▶ Task description
Reproduce the lines word for word, from the first line up to and including the line that contains "collectors: A. A. Heller".

[start of Source material]

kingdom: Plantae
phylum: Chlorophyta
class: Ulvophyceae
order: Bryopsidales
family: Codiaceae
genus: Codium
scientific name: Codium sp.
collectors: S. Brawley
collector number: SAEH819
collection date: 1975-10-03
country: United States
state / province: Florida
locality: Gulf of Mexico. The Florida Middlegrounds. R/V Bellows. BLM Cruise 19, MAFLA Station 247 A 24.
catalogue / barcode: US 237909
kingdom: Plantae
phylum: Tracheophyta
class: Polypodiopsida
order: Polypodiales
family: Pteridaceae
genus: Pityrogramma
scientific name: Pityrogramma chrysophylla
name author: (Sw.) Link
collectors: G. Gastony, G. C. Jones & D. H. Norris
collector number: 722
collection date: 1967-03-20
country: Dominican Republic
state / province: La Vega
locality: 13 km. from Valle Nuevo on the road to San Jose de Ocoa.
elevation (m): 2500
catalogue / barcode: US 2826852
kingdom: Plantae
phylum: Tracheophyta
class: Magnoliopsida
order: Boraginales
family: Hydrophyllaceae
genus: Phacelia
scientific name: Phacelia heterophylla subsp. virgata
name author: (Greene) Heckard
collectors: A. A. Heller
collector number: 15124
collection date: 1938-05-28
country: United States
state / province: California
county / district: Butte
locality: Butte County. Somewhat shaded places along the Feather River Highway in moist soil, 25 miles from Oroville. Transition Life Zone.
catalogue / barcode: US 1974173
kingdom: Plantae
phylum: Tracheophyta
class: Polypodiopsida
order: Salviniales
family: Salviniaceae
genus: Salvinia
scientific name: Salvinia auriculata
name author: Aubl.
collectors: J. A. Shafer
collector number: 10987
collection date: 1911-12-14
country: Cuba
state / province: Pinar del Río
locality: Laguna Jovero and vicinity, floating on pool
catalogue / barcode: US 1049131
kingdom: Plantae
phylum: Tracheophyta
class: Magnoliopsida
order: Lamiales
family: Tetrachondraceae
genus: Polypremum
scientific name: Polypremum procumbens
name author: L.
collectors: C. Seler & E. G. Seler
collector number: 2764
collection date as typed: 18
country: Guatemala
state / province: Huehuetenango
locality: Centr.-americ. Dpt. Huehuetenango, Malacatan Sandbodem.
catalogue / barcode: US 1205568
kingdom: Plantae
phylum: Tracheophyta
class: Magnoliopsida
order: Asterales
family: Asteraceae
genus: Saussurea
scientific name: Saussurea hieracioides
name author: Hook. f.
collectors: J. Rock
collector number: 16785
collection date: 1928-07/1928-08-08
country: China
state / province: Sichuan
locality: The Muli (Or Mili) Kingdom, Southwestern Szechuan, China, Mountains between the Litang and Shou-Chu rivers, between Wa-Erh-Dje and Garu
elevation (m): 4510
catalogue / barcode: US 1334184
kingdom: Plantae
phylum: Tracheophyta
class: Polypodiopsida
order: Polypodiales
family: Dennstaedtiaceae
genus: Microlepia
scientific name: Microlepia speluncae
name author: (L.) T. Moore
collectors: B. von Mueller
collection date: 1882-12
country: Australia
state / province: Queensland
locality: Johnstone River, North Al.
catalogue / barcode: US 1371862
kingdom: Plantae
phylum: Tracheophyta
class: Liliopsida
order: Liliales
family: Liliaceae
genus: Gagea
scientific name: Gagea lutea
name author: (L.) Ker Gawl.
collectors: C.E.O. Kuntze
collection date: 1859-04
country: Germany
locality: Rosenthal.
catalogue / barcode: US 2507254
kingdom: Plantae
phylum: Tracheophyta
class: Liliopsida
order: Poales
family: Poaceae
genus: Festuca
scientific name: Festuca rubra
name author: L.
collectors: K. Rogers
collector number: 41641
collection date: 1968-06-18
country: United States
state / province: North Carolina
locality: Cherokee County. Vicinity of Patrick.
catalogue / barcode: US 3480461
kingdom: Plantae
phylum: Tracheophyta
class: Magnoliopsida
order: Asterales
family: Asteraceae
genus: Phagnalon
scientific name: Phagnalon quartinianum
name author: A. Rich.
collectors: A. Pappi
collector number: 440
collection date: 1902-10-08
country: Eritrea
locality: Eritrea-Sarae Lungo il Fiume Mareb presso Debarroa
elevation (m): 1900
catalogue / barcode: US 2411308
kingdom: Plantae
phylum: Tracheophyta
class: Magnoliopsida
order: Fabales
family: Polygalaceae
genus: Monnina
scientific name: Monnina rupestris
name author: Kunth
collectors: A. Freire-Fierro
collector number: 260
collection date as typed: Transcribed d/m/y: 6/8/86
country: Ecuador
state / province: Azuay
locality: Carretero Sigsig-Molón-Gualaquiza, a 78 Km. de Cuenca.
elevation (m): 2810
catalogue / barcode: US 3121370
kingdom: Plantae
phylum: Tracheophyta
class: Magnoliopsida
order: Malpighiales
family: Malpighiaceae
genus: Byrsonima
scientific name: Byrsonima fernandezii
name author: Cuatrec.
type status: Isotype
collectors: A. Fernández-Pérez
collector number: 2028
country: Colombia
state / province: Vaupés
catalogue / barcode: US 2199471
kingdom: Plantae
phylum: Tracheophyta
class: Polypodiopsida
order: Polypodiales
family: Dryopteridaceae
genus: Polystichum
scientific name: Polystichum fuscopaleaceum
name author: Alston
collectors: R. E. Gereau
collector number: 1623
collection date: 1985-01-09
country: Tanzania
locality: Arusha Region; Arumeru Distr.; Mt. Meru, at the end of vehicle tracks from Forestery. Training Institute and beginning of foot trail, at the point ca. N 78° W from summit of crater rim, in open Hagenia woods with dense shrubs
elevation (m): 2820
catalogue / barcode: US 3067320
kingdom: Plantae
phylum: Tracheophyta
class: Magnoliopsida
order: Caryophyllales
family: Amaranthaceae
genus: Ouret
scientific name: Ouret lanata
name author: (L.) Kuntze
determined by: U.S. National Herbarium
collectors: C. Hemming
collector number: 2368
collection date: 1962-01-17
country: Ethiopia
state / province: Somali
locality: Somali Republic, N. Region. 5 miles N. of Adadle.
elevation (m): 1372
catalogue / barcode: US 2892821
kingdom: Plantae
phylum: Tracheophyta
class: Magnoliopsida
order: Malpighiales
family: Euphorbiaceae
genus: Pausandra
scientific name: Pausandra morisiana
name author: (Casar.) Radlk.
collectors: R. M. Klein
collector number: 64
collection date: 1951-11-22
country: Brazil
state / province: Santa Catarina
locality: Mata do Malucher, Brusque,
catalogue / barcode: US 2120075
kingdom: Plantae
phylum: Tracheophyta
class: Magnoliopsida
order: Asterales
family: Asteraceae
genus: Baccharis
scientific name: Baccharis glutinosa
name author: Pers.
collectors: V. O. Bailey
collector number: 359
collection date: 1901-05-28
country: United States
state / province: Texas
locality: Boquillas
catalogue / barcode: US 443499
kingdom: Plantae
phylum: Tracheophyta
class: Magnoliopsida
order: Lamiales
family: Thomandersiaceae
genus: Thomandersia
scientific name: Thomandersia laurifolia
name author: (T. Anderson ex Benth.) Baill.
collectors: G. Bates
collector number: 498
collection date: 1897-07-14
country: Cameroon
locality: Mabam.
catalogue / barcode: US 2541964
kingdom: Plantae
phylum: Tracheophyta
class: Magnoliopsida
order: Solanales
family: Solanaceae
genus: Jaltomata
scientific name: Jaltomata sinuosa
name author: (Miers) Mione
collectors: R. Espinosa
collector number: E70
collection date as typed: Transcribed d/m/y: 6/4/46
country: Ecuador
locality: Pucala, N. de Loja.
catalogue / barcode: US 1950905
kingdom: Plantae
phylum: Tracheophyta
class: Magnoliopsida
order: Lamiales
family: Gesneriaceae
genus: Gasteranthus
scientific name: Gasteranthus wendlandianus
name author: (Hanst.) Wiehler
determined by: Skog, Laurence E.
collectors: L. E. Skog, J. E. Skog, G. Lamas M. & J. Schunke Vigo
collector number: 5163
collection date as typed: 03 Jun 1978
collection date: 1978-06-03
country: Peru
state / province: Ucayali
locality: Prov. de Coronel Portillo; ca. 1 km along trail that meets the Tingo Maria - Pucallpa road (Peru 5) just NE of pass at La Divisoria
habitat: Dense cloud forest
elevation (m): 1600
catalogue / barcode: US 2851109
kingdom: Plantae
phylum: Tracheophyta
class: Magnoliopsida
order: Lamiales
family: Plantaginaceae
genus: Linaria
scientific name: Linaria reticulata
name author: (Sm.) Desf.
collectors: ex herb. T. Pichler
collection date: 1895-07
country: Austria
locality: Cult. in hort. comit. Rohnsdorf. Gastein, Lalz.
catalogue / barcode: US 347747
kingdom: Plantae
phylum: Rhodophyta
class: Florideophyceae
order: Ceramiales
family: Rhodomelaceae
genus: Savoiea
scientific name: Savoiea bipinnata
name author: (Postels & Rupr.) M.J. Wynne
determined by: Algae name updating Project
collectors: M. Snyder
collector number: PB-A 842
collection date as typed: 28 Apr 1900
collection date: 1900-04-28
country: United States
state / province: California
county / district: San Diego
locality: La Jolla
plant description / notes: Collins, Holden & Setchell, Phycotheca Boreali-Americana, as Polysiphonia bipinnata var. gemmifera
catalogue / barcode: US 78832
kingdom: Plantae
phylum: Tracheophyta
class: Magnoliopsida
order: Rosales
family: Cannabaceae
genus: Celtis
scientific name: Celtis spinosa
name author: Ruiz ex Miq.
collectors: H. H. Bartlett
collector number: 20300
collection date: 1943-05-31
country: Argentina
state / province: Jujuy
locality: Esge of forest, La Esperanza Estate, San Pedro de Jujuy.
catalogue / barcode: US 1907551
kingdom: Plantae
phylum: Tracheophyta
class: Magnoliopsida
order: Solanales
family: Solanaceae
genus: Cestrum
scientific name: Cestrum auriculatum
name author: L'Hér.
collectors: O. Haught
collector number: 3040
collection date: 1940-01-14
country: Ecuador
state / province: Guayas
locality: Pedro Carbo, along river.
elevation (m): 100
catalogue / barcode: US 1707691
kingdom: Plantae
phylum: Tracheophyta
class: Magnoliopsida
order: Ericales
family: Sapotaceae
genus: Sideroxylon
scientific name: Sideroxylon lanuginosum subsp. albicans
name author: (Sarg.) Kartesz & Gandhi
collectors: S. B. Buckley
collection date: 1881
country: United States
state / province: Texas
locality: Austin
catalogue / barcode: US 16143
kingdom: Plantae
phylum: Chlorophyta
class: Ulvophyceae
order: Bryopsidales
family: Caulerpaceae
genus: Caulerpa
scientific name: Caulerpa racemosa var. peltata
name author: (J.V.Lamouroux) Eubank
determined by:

[end of Source material]

▶ Response to the exercise
kingdom: Plantae
phylum: Chlorophyta
class: Ulvophyceae
order: Bryopsidales
family: Codiaceae
genus: Codium
scientific name: Codium sp.
collectors: S. Brawley
collector number: SAEH819
collection date: 1975-10-03
country: United States
state / province: Florida
locality: Gulf of Mexico. The Florida Middlegrounds. R/V Bellows. BLM Cruise 19, MAFLA Station 247 A 24.
catalogue / barcode: US 237909
kingdom: Plantae
phylum: Tracheophyta
class: Polypodiopsida
order: Polypodiales
family: Pteridaceae
genus: Pityrogramma
scientific name: Pityrogramma chrysophylla
name author: (Sw.) Link
collectors: G. Gastony, G. C. Jones & D. H. Norris
collector number: 722
collection date: 1967-03-20
country: Dominican Republic
state / province: La Vega
locality: 13 km. from Valle Nuevo on the road to San Jose de Ocoa.
elevation (m): 2500
catalogue / barcode: US 2826852
kingdom: Plantae
phylum: Tracheophyta
class: Magnoliopsida
order: Boraginales
family: Hydrophyllaceae
genus: Phacelia
scientific name: Phacelia heterophylla subsp. virgata
name author: (Greene) Heckard
collectors: A. A. Heller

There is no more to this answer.